When one parent started to question the judge’s harsher-than-usual sentences, it was discovered that the judge received millions of dollars in payments from the detention centers. Eventually, the judge was sentenced to a long prison stint, but what about the lives and families he destroyed?
KIDS FOR CASH is a riveting documentary. It focuses mostly on the more egregious victims of the strict juvenile court judge’s policies, but also lets the judge have his say. In telling this story, the filmmakers don’t just question how the events occurred. They also question the whole policy of sending juvenile offenders and troubled children to detention facilities, where they often learn how to do even worse crimes and sometimes become addicted to drugs or alcohol. What the filmmakers say here makes a bit of sense. The problem is, the filmmakers don’t really offer an alternative to these detention centers or the tough policies of judges like Ciavarella. According to at least one story in the local county press (http://citizensvoice.com/news/shootings-in-w-b-at-three-year-high-1.1449576), the amount of shootings and youth crime in one city in Luzerne County hit a three-year high in 2012 after the judge left office in 2009.

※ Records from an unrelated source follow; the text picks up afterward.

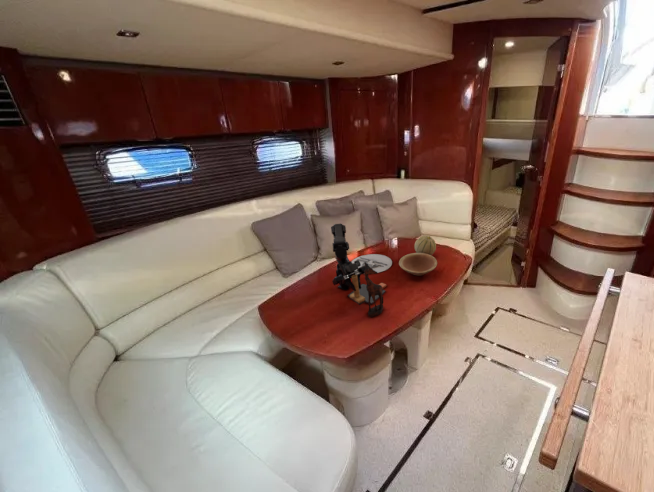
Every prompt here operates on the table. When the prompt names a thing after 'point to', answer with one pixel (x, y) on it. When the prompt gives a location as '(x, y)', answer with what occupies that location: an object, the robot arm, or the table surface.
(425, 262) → the bowl
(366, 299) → the board
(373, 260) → the plate
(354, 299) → the tan wooden tall post
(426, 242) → the cantaloupe
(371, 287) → the statue
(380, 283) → the block
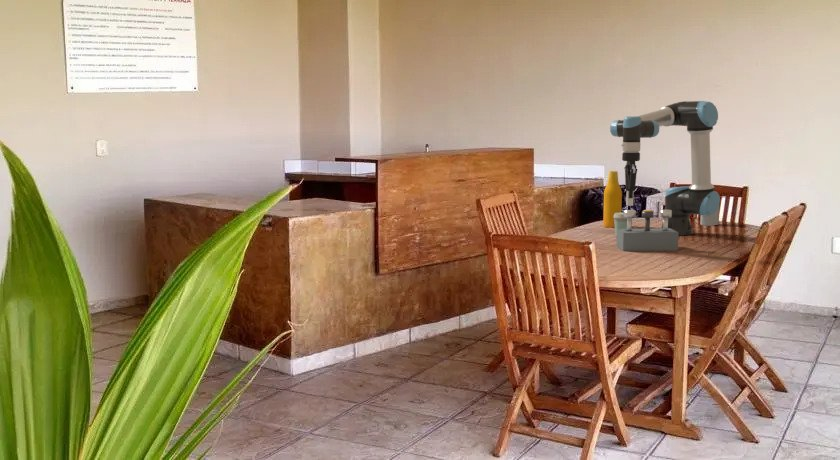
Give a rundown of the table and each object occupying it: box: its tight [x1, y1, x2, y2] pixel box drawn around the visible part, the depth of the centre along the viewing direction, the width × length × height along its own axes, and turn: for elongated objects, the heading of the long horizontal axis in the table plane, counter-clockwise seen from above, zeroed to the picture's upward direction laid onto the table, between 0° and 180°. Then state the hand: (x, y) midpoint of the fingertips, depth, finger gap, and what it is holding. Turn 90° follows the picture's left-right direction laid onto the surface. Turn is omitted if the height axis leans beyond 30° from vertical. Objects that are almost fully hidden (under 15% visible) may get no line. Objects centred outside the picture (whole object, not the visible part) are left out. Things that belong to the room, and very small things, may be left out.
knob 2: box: [659, 209, 672, 231], centre depth 386 cm, size 5×5×12 cm
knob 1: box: [623, 209, 637, 231], centre depth 386 cm, size 5×5×12 cm
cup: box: [699, 206, 720, 227], centre depth 458 cm, size 9×9×12 cm
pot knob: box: [641, 209, 655, 231], centre depth 386 cm, size 5×5×12 cm
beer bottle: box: [602, 170, 623, 229], centre depth 454 cm, size 9×9×29 cm
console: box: [616, 227, 679, 252], centre depth 387 cm, size 24×12×8 cm, turn 90°
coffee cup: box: [614, 211, 627, 239], centre depth 416 cm, size 8×8×12 cm
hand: (629, 205), depth 385 cm, fingers closed
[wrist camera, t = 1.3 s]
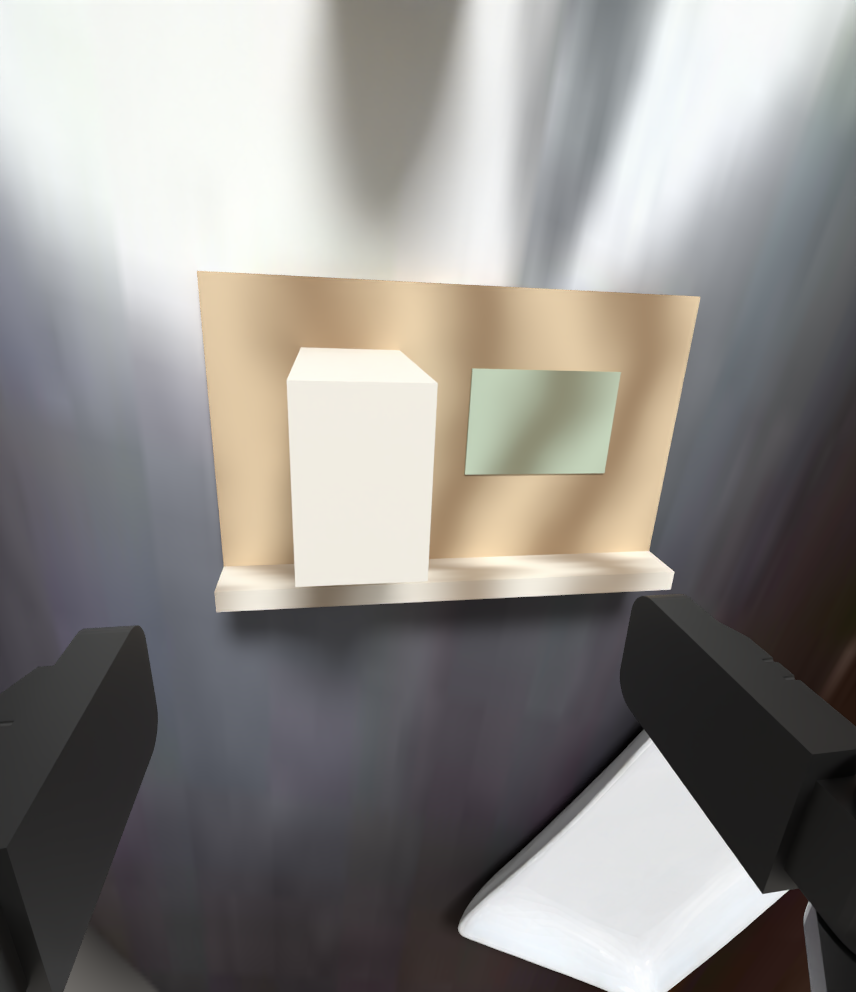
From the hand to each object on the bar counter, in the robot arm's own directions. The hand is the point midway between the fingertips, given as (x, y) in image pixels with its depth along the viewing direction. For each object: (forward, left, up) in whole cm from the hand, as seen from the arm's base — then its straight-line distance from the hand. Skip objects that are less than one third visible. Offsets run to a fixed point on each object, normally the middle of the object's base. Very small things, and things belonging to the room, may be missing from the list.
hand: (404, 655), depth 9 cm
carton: (0, 0, -17) cm, 17 cm away
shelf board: (+5, -1, -18) cm, 19 cm away
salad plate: (+21, -31, -19) cm, 42 cm away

Thus, it’s important for older people in authority to make sure that minor offenses and petty crimes be punished appropriately and firmly BEFORE such behavior escalates into something worse. Legally speaking, the concept of a restitution program, where an offender must work to pay back his victim and society, is preferable to incarceration, especially for minor offenses or petty crimes such as vandalism, shoplifting, or petty theft. Such a program can even involve community service, such as painting a classroom or painting a park bench. That said, there should be zero tolerance for such things as driving under the influence, violent crimes, or illegal drug sales.
Of course, many of the offenses that came under the Pennsylvania judge’s purview involved offenses that occurred at “public” schools. This idea of government-run public schools is a very bad idea. In Deut. 6:7, Moses gives parents jurisdiction over their children’s education, including their moral learning and discipline, not the government. Thus, ultimately, the parents and the child are responsible. At some point, they must be held accountable.
Furthermore, although the Gospel of Jesus Christ offers us grace and mercy for the sins that we commit (including slander, vandalism, theft, assault, and worse), it also requires repentance. Also, God’s grace and mercy doesn’t abolish legally binding punishments for sinful acts that hurt another person, nor do they do away with God’s justice.
KIDS FOR CASH also contains brief foul language. It also promotes the controversial United Nations Convention on the Rights of the Child, which the U.S. Senate has declined to ratify. Thus, while the movie’s overall worldview seems moral, it’s mitigated by some Romantic, humanist, and light politically correct elements. Some caution, therefore, is advised.